Decisions, decisions, decisions: they are, in every sense of the word, an everyday event, although occasionally one inflates to fill the term 'historic' – a freighted moment bearing important implications for the future. The 22nd May referendum on the Northern Ireland Good Friday peace deal ranks as a contender for such a moment.

Now as the euphoric glow of a decision well made fades, people can apparently await the dawning of a permanently rosy future, ushered in on a promised wave of White House and Treasury investment.

FLIES IN THE OINTMENT

Hope is putting in a stronger appearance in Northern Ireland than at any time recently. Yet despite the ample margin of victory for the pro-agreement forces (71 to 29 per cent), flies persist in the ointment that seeks to soothe and heal the divisions. Fears of Unionist votes leaking to the 'No' lobby as referendum day approached were not unfounded and the prospect of the abominable No-men getting into the new Northern Ireland assembly in sufficient numbers to render it inoperable has been raised.

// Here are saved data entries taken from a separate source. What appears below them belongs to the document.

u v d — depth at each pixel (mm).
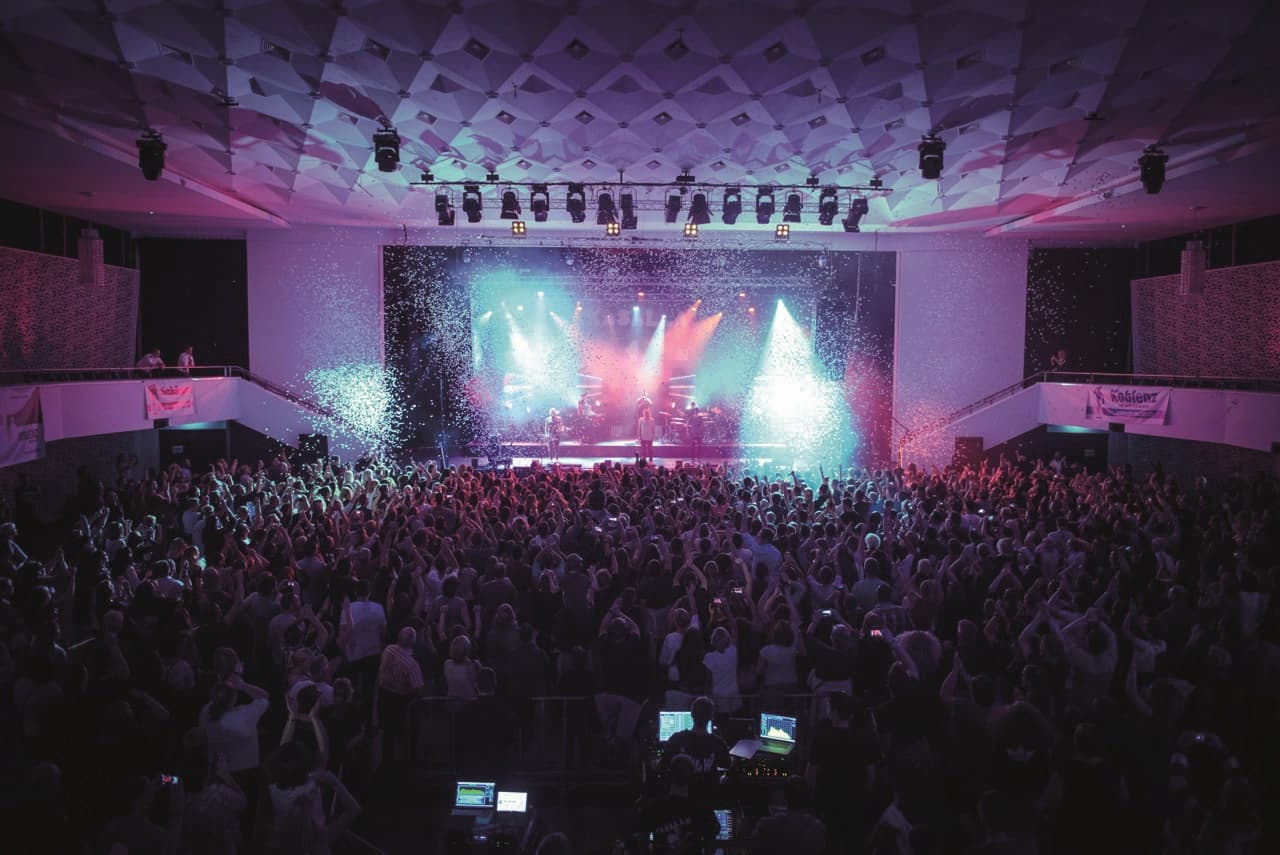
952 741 5258
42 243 20047
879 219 22531
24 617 7672
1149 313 24109
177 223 22406
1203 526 12188
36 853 4613
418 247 24641
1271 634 7301
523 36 11703
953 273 24906
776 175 17906
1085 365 25109
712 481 14883
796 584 8602
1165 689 6090
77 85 12234
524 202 21203
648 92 13664
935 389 25094
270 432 23000
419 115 14586
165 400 19828
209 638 7520
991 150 16000
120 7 10320
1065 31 11047
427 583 8852
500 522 10703
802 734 6500
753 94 13656
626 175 18203
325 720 6492
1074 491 14805
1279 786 5496
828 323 25266
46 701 5984
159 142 13953
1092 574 9031
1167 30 10758
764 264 24938
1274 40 10578
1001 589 8352
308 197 20141
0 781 5602
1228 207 18969
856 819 5332
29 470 17688
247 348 24516
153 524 11062
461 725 6828
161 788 4707
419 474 16406
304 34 11375
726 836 5375
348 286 24516
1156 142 14789
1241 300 20578
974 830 4891
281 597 7879
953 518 10664
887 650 6648
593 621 7984
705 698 5512
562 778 7023
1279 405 15938
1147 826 4367
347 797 5230
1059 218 20797
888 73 12688
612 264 24969
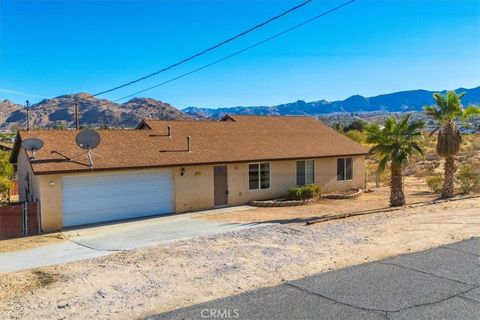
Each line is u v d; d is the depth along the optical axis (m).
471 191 25.12
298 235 12.91
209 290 7.65
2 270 11.77
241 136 28.31
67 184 19.78
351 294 7.04
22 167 24.70
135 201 21.70
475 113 22.84
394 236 11.80
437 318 6.02
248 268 9.02
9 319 6.58
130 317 6.48
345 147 30.20
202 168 23.69
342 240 11.60
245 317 6.24
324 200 26.25
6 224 18.41
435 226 12.95
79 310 6.86
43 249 15.10
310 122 34.44
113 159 21.19
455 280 7.63
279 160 26.12
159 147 24.03
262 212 21.98
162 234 16.97
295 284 7.67
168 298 7.29
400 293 7.03
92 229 19.06
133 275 8.91
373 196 27.83
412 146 20.97
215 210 23.39
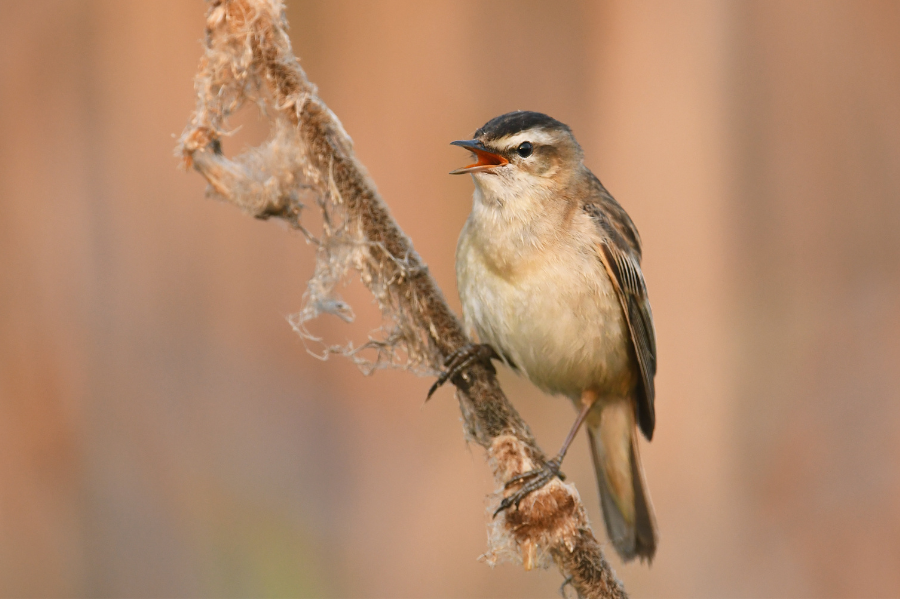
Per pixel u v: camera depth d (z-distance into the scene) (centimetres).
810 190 1443
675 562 1110
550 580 1058
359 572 1101
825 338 1327
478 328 767
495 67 1381
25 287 1236
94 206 1291
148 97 1335
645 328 792
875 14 1466
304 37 1377
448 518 1126
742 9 1387
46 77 1310
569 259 743
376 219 618
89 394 1191
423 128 1355
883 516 1116
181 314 1278
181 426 1197
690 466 1180
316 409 1240
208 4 584
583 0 1361
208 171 599
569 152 777
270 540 1120
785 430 1224
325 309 625
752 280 1370
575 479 1132
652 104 1301
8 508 1099
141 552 1100
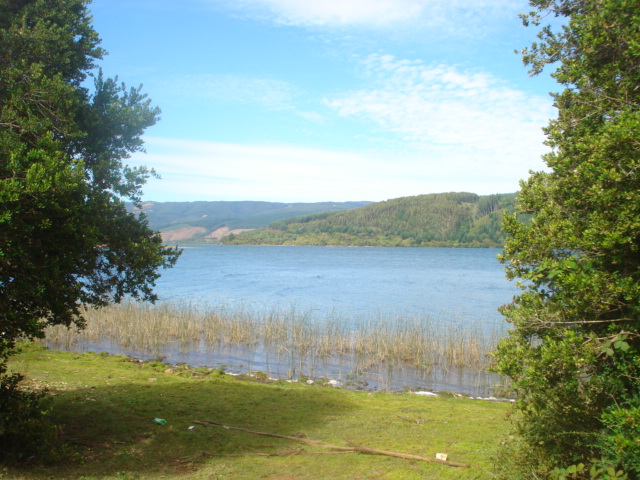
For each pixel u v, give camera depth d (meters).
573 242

To many in Britain, Ireland and the wider world, Unionists – viewed in certain quarters as close cousins to the Afrikaaners, the pied-noir of Algeria, or even the Ku Klux Klan (shame on you, Ms Short) – appear as an unsavoury lot whose position is untenable. Patience with their intransigence, already worn thin, will completely disappear if they are unable to at least semi-enthusiastically embrace and make work a settlement that places the political destiny of Northern Ireland in the hands of the people of the province, ensuring that they will be the arbiters of its constitutional position.

The Republic of Ireland, as expected, has amended its territorial claim to Northern Ireland and Sinn Fein has accepted the legitimacy of a 'partitionist' northern assembly. Effectively, Republicanism has settled for much less than 'Ireland – a nation once again', yet a significant Unionist element continues to drag its feet or dig in its heels, depending on whether it is designated 'soft' or 'hard' No.

PAIN AND FEAR

There are reasons why the deal was always going to have a choppy passage and why even a sizeable Yes majority in its favour was not going to end the ambition of the No campaigners.

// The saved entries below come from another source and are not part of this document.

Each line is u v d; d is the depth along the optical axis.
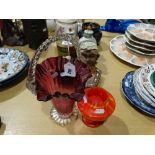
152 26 0.90
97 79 0.73
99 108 0.56
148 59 0.84
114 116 0.63
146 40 0.80
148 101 0.60
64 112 0.59
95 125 0.59
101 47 0.94
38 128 0.59
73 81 0.56
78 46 0.71
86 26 0.88
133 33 0.84
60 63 0.57
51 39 0.60
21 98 0.68
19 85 0.73
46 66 0.56
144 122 0.61
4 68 0.74
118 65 0.84
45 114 0.63
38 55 0.57
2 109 0.64
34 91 0.53
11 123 0.60
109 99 0.58
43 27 0.85
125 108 0.65
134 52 0.86
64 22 0.78
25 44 0.93
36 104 0.66
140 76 0.66
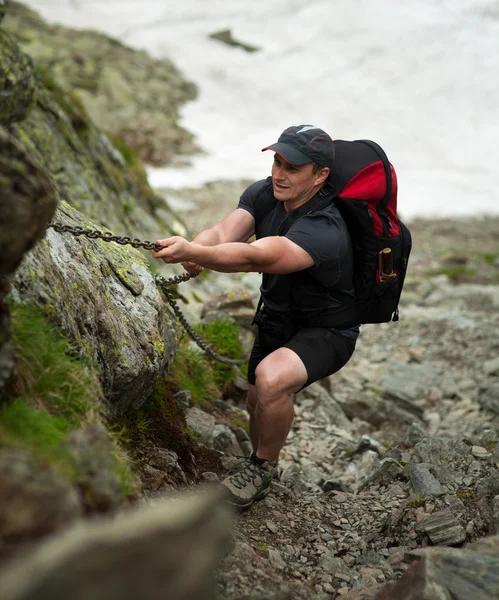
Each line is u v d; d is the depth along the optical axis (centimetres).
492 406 727
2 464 181
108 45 2842
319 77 3069
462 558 275
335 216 352
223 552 304
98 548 152
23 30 2600
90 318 313
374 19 3531
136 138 2192
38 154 764
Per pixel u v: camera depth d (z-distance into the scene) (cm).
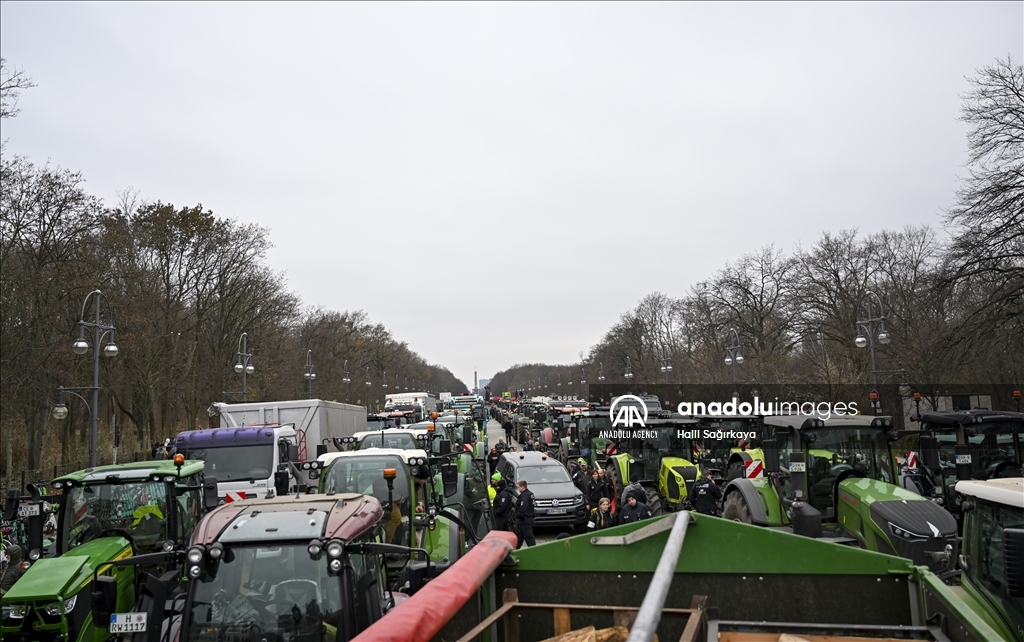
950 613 421
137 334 3756
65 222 3080
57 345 3109
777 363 4262
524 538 1557
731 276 5575
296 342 7144
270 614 628
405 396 5028
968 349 2653
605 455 2297
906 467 1616
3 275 2884
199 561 636
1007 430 1341
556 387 15025
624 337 7712
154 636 652
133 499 1016
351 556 672
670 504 1881
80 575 888
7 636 848
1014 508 616
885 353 3516
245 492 1717
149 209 4166
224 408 2488
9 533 1265
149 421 4319
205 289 4416
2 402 2944
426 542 1083
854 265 4459
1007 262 2677
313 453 2461
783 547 484
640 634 227
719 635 450
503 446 2794
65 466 3369
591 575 503
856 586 474
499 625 493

In a place where Protestant noses, first trained on the scent of Lundy 300 years ago, are constantly sniffing the wind for 'sell-outs', an arrangement cobbled together by men who could be conceived to have sold out Socialism, Republicanism and Unionism (Blair, Adams and Trimble respectively), was never going to get the glossy welcome it was afforded in other parts of the world. Rather, the hard Nos are going to worry the deal to the bitter end, like relentless dogs after an injured sheep.

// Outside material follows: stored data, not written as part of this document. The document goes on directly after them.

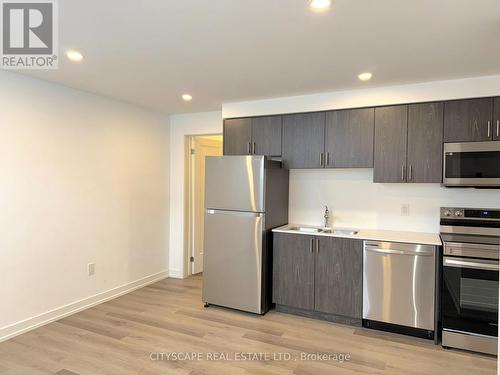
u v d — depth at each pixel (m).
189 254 4.86
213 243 3.63
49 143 3.14
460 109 2.98
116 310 3.52
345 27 2.01
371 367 2.48
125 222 4.04
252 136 3.85
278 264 3.48
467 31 2.04
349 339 2.92
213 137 5.23
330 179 3.84
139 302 3.77
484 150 2.89
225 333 3.02
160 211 4.60
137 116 4.16
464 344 2.70
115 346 2.75
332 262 3.23
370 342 2.87
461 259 2.71
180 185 4.69
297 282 3.39
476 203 3.23
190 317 3.37
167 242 4.75
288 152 3.67
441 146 3.05
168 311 3.52
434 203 3.38
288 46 2.30
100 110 3.66
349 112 3.40
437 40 2.17
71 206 3.37
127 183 4.05
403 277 2.94
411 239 3.00
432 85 3.06
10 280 2.85
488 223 3.04
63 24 2.00
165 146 4.65
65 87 3.29
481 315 2.65
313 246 3.31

More understandably, to accept as an integral part of the solution people who have caused pain is difficult. 'Reconciliation, peace, prosperity', lectured Tony Blair, not about the future of Northern Ireland, but to protesters against Emperor Akihito's recent state visit to the UK – yet those who suffered at the hands of the Japanese in the last war are peeved and sore that the emperor was given a garter – a redundant piece of underwear, for heaven's sake. God knows how they would have reacted had he been offered more when the pain was fresher and more raw.

So people have trouble accepting Gerry Adams in a Northern Ireland administration, even though he is eminently qualified for a post in a ministry with a destructive brief. Who knows? Perhaps when his term of service is completed, he could be elevated to the Upper House as Lord Adams of Semtex – anything seems possible to Unionists at the moment. And it is hard to see as a human being someone on whom you reflexively transpose horns, cloven feet and a pointed tail.

Tony Blair, after the fury he caused in Unionist ranks by shaking Gerry Adams' hand, may self-righteously have said that you treat all people like human beings, but even he sang a different tune when he demonized Saddam Hussein. Now that it's mentioned, pushed to it, some Unionists would sooner see Saddam in Stormont than Adams; the folk wisdom concerning the Devil you know cuts no ice with the real Ulster hard-heads.